▶ Work instruction
Give back each entry unchanged, minus pictures.

Multi-frame object listings:
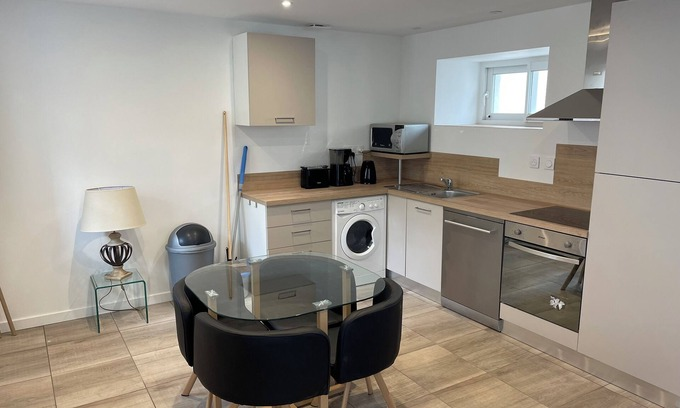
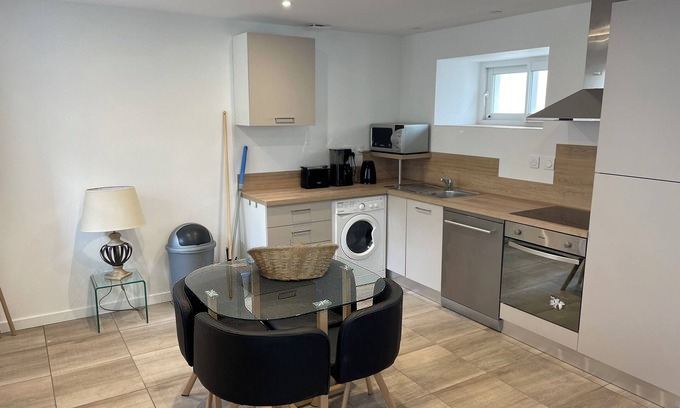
+ fruit basket [246,239,340,282]
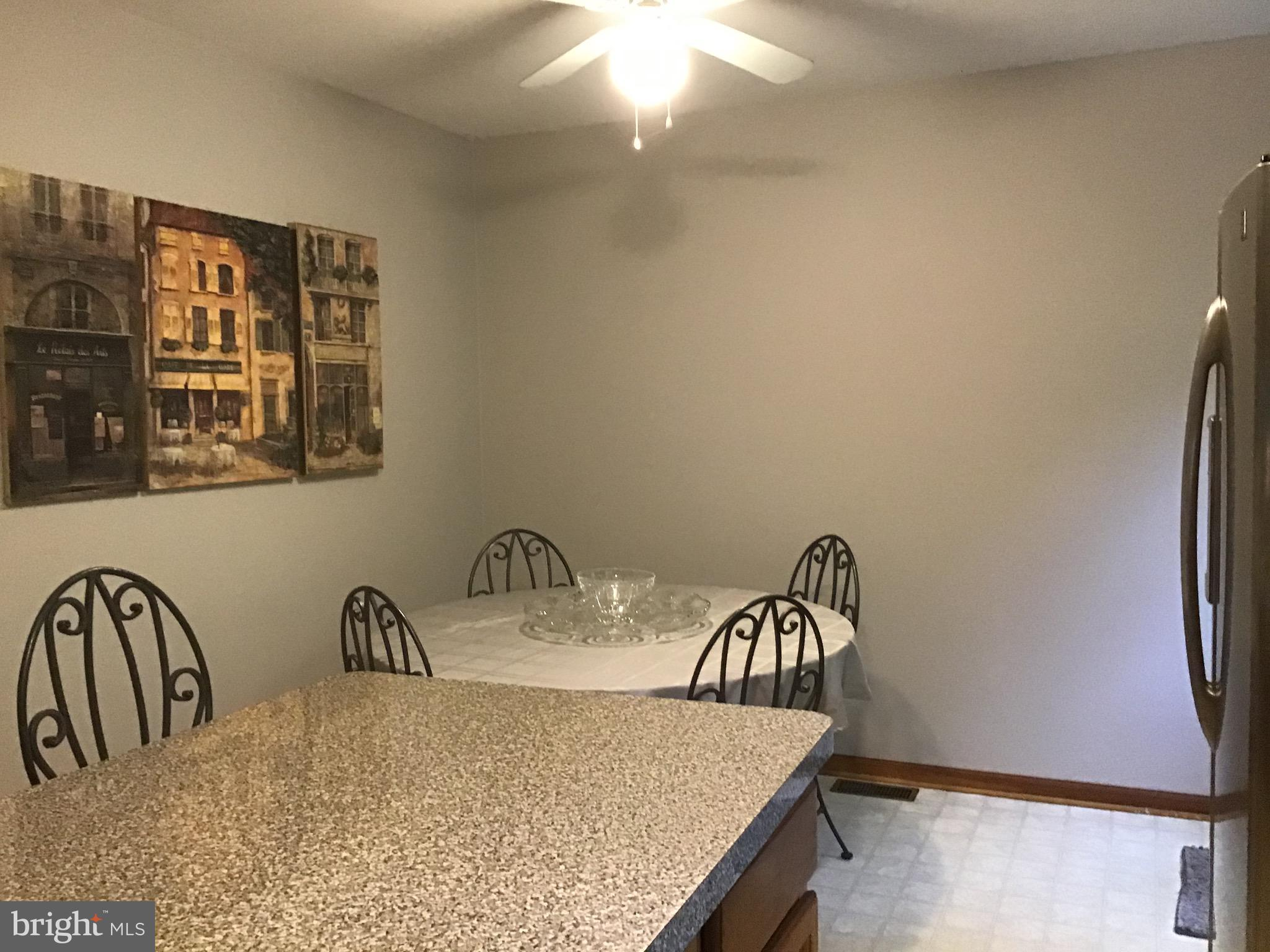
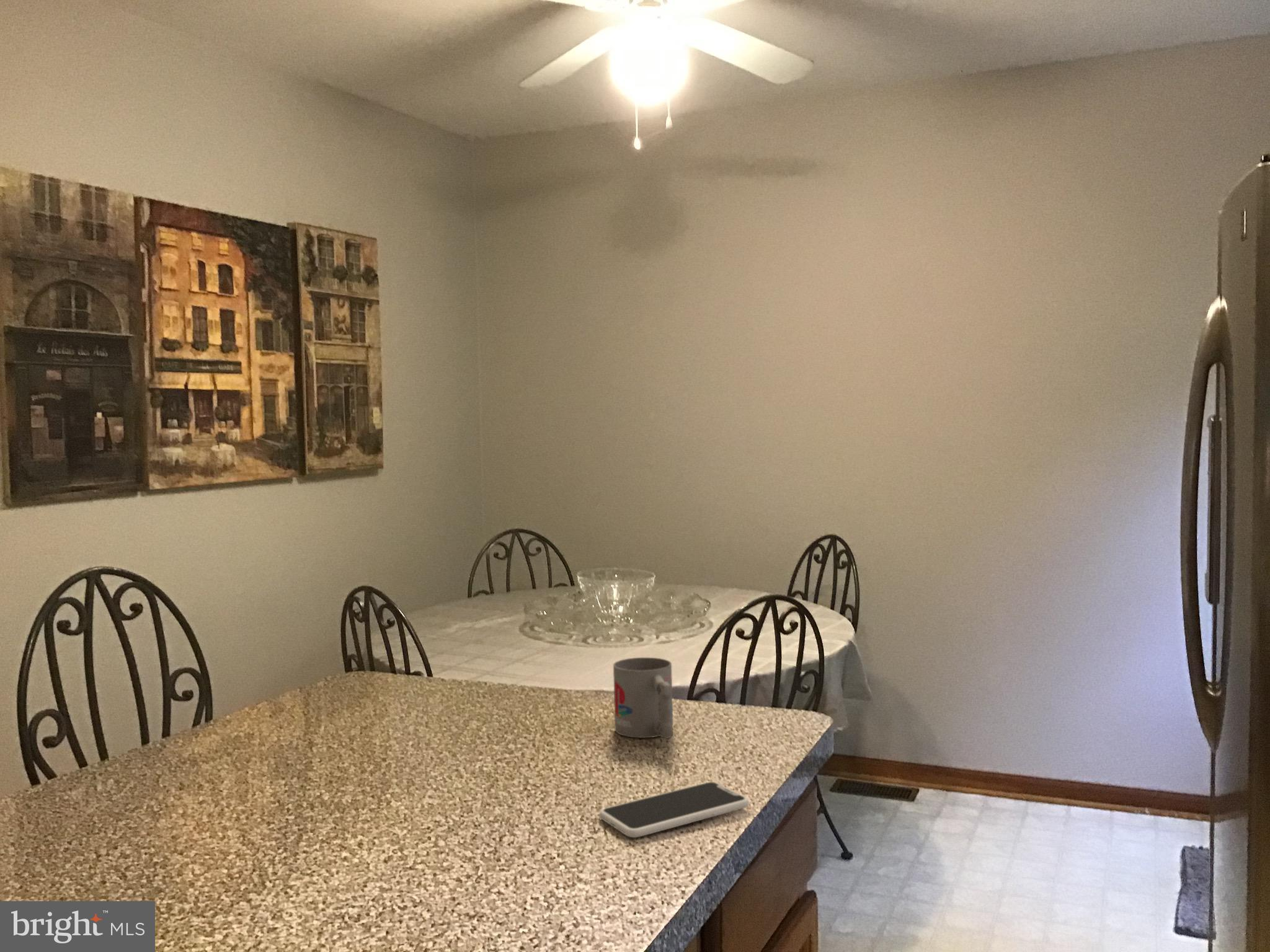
+ mug [613,657,673,739]
+ smartphone [599,782,750,838]
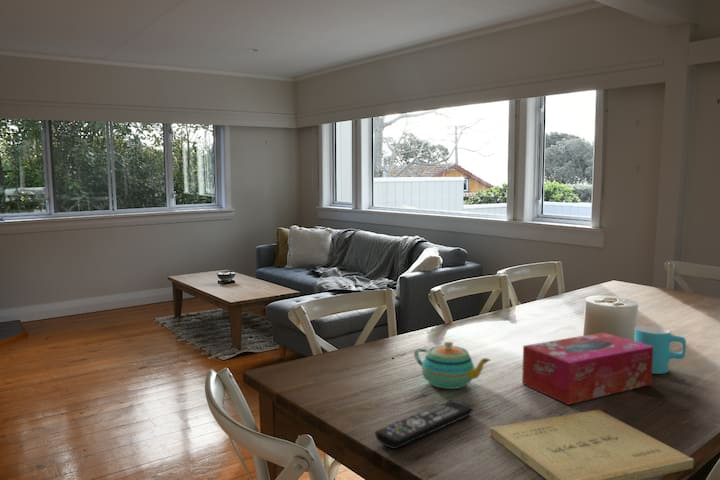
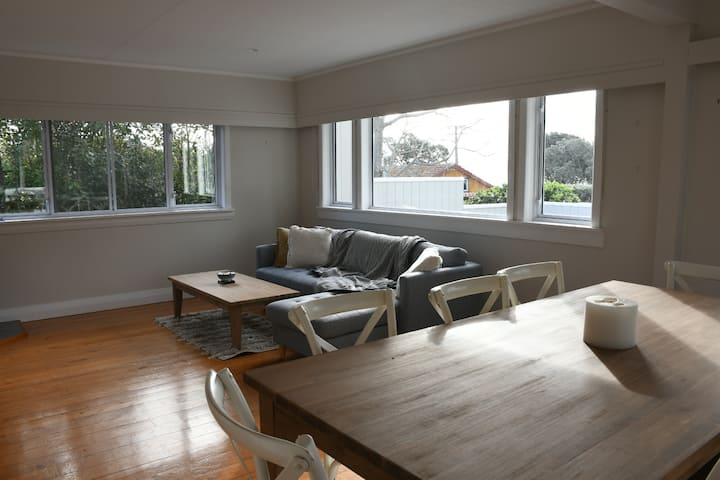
- teapot [413,341,492,390]
- tissue box [521,331,653,405]
- cup [633,325,687,375]
- remote control [374,399,474,450]
- book [489,409,695,480]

▶ Solved problem
+ fruit basket [246,239,340,282]
+ mug [613,657,673,739]
+ smartphone [599,782,750,838]
- teapot [413,341,492,390]
- tissue box [521,331,653,405]
- cup [633,325,687,375]
- remote control [374,399,474,450]
- book [489,409,695,480]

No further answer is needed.